A BANNED young motorist put nine people's lives at risk after taking to the wheel of a car after drinking at a young farmers' function.

In “a moment of madness” Henry Walton insisted the designated driver pull over as he and three friends made their way home from a 'Boogie in the Barn', Durham Crown Court was told.

Shortly after taking the wheel of the Audi A3, he hit a kerb at high speed and burst a tyre before veering across the road, almost hitting a police van on Newton Cap viaduct, near Bishop Auckland.

Loading article content

Four officers, who were talking to a distressed man who had previously threatened to jump from the 100-ft high viaduct, were themsleves forced to run for safety.

Liam O'Brien, prosecuting, said one of the policemen, who described it as the closest he had come to death, said sparks were coming from the approaching car, which sounded like a jet engine.

It went through railings, sending debris flying onto a house beneath the viaduct, struck a concrete barrier and was thrown back across the road, where it came to a halt.

Mr O'Brien said the officers ran to assist the four people in the car, Walton, and three passengers, a couple from New Zealand and an Irish woman, who were all taken to hospital.
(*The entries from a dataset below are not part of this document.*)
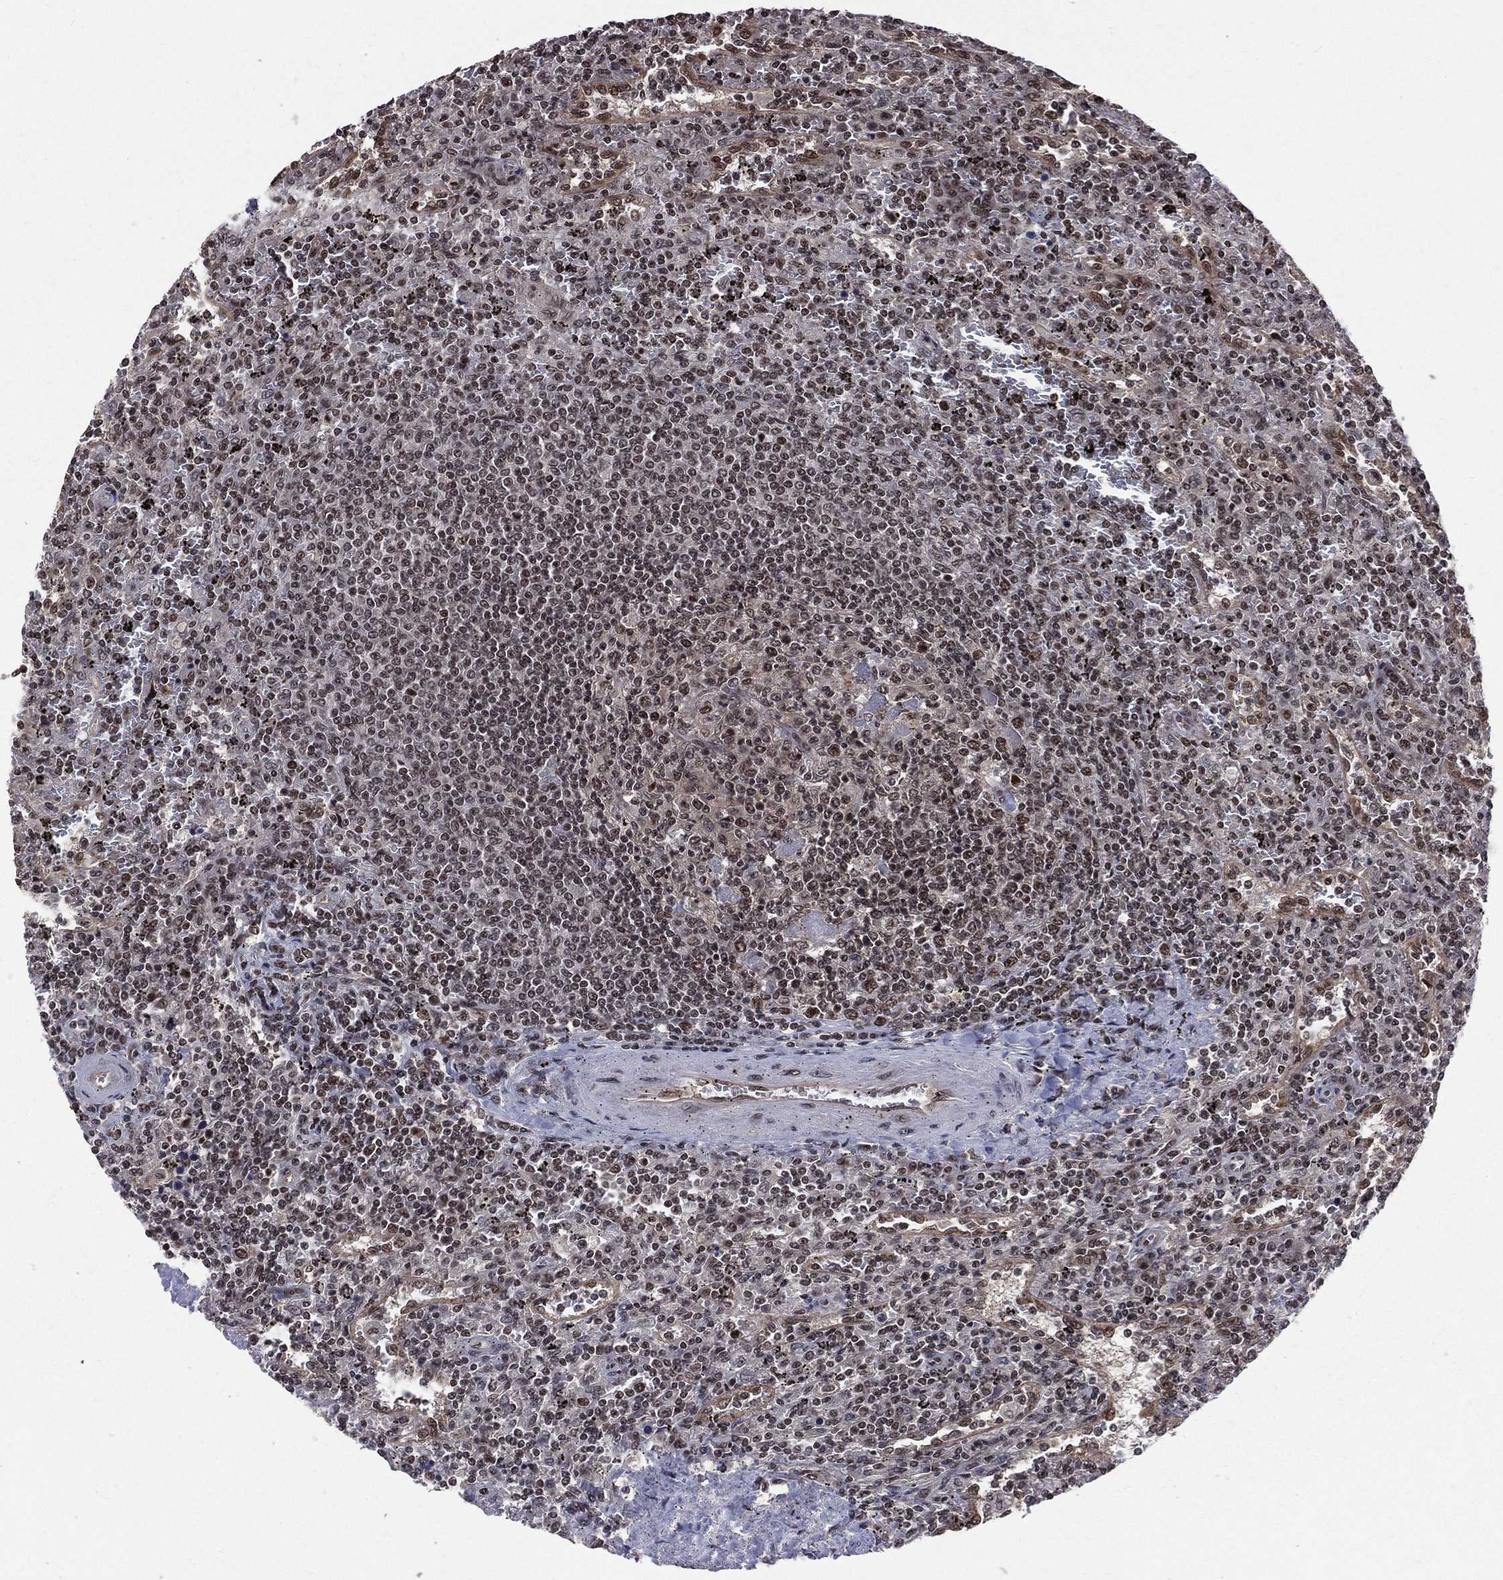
{"staining": {"intensity": "strong", "quantity": "25%-75%", "location": "nuclear"}, "tissue": "lymphoma", "cell_type": "Tumor cells", "image_type": "cancer", "snomed": [{"axis": "morphology", "description": "Malignant lymphoma, non-Hodgkin's type, Low grade"}, {"axis": "topography", "description": "Spleen"}], "caption": "IHC (DAB (3,3'-diaminobenzidine)) staining of malignant lymphoma, non-Hodgkin's type (low-grade) exhibits strong nuclear protein expression in about 25%-75% of tumor cells.", "gene": "SMC3", "patient": {"sex": "male", "age": 62}}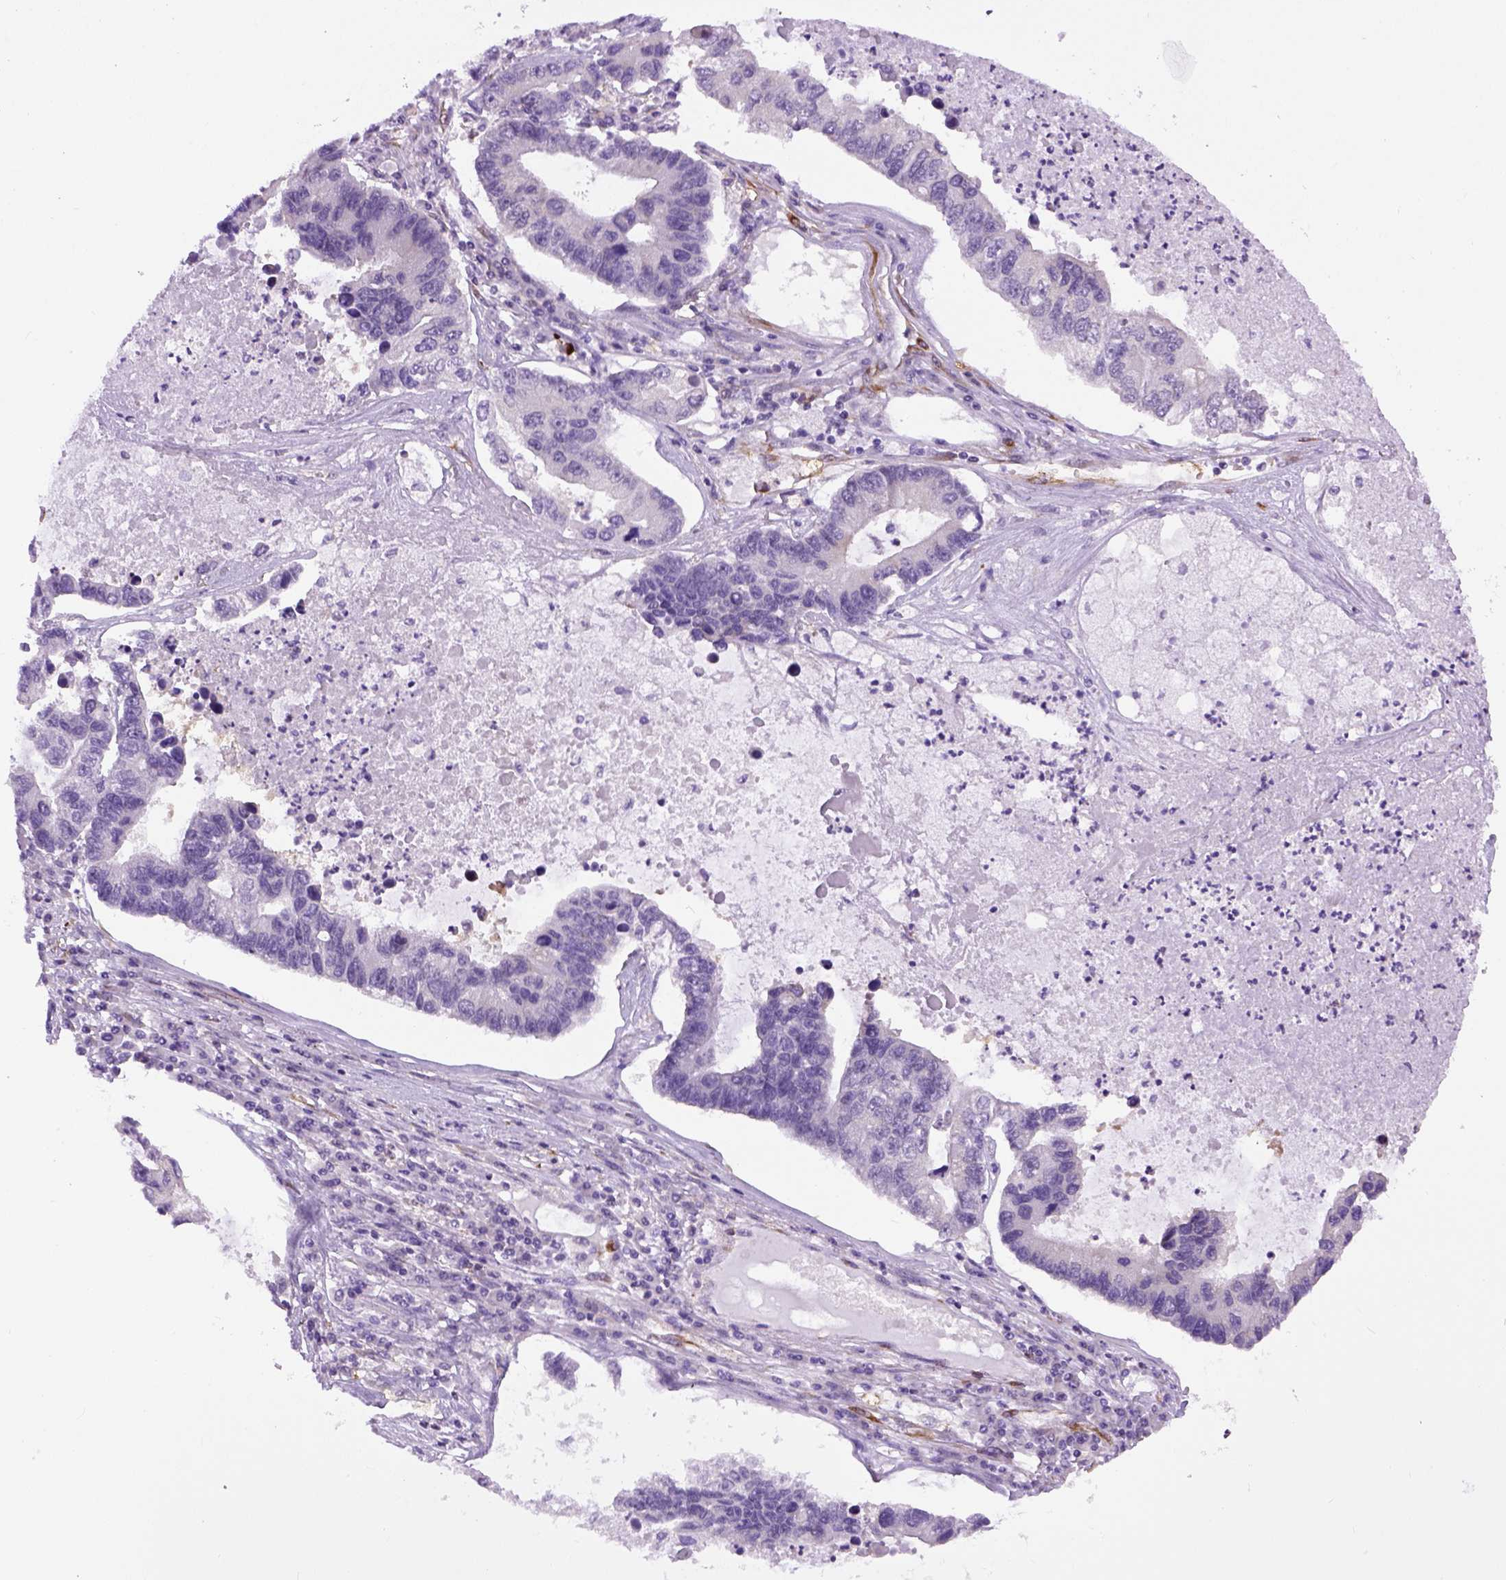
{"staining": {"intensity": "negative", "quantity": "none", "location": "none"}, "tissue": "lung cancer", "cell_type": "Tumor cells", "image_type": "cancer", "snomed": [{"axis": "morphology", "description": "Adenocarcinoma, NOS"}, {"axis": "topography", "description": "Bronchus"}, {"axis": "topography", "description": "Lung"}], "caption": "Lung cancer was stained to show a protein in brown. There is no significant expression in tumor cells.", "gene": "KAZN", "patient": {"sex": "female", "age": 51}}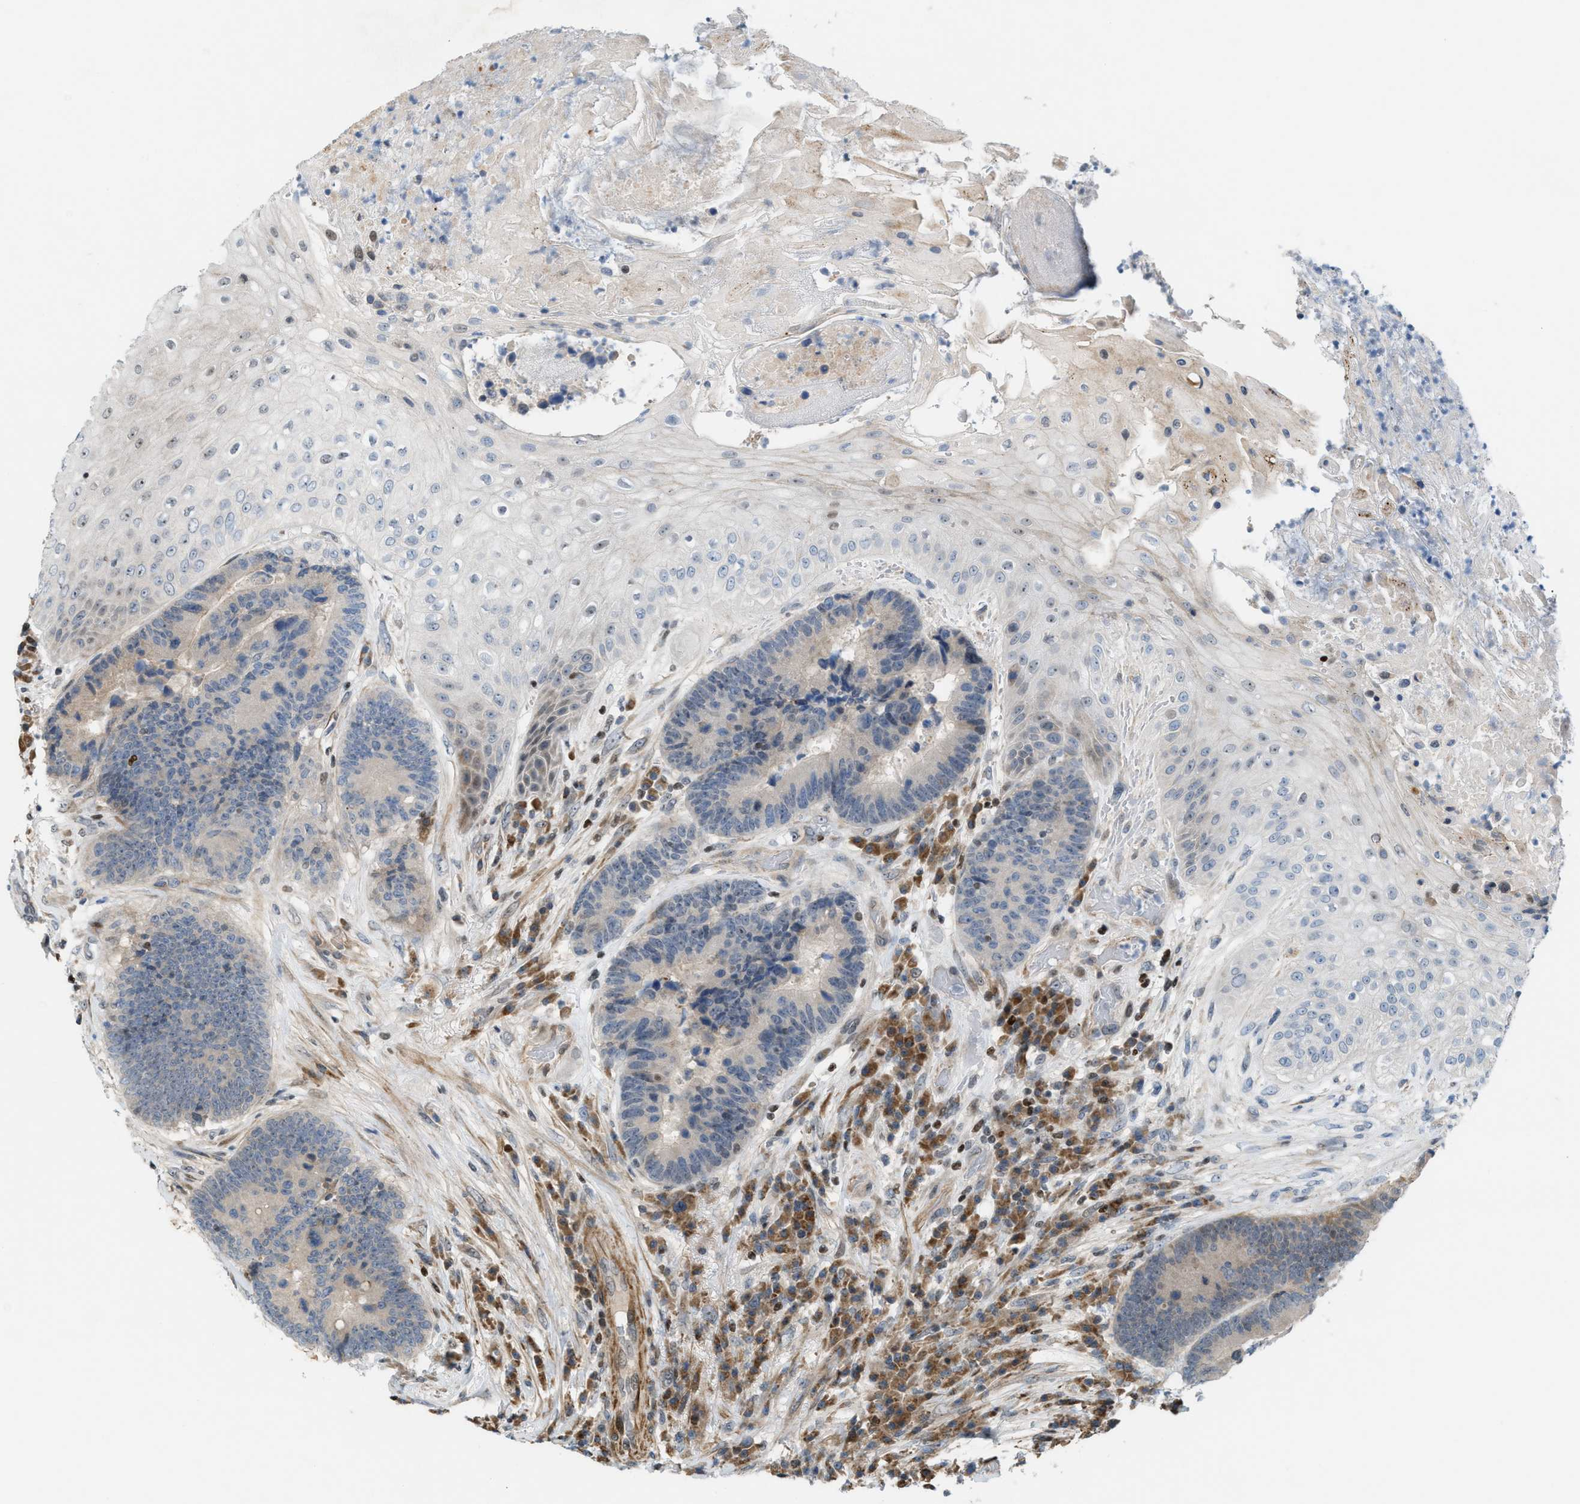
{"staining": {"intensity": "negative", "quantity": "none", "location": "none"}, "tissue": "colorectal cancer", "cell_type": "Tumor cells", "image_type": "cancer", "snomed": [{"axis": "morphology", "description": "Adenocarcinoma, NOS"}, {"axis": "topography", "description": "Rectum"}, {"axis": "topography", "description": "Anal"}], "caption": "The histopathology image displays no staining of tumor cells in adenocarcinoma (colorectal). Nuclei are stained in blue.", "gene": "ZNF276", "patient": {"sex": "female", "age": 89}}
None was seriously hurt.

Walton had borrowed the Audi from an aunt, who was unaware he was banned from driving.

He said Walton made a token effort to provide a breath specimen and later pretended he was disorientated when police tried to take a blood sample for hospital analysis, despite appearing “coherent” when talking to medical staff.

The 26-year-old, of The Green, Cockfield, near Barnard Castle, County Durham, admitted dangerous driving, while disqualified and without insurance, plus failing to provide a breath specimen.

The court heard it was his third offence of failing to provide a breath specimen within six months, and he had been banned from driving for the first of those offences only 19 days earlier.

Ian West, mitigating, presented 11 character testimonials to the court.

He said Walton, from a good family background, “went off the rails” over that six-month period while mixing with “hard-drinking party animals”.

But he said he was now working hard for an employer in Darlington and assisting at a Barnard Castle charity shop.

Jailing him for 18 months, Recorder Simon Jackson told Walton: “This was a dreadful piece of driving, whereby only by an act of God people weren't wiped out.”

Walton was also banned from driving for three years and must pass an extended test if he is ever to regain his licence.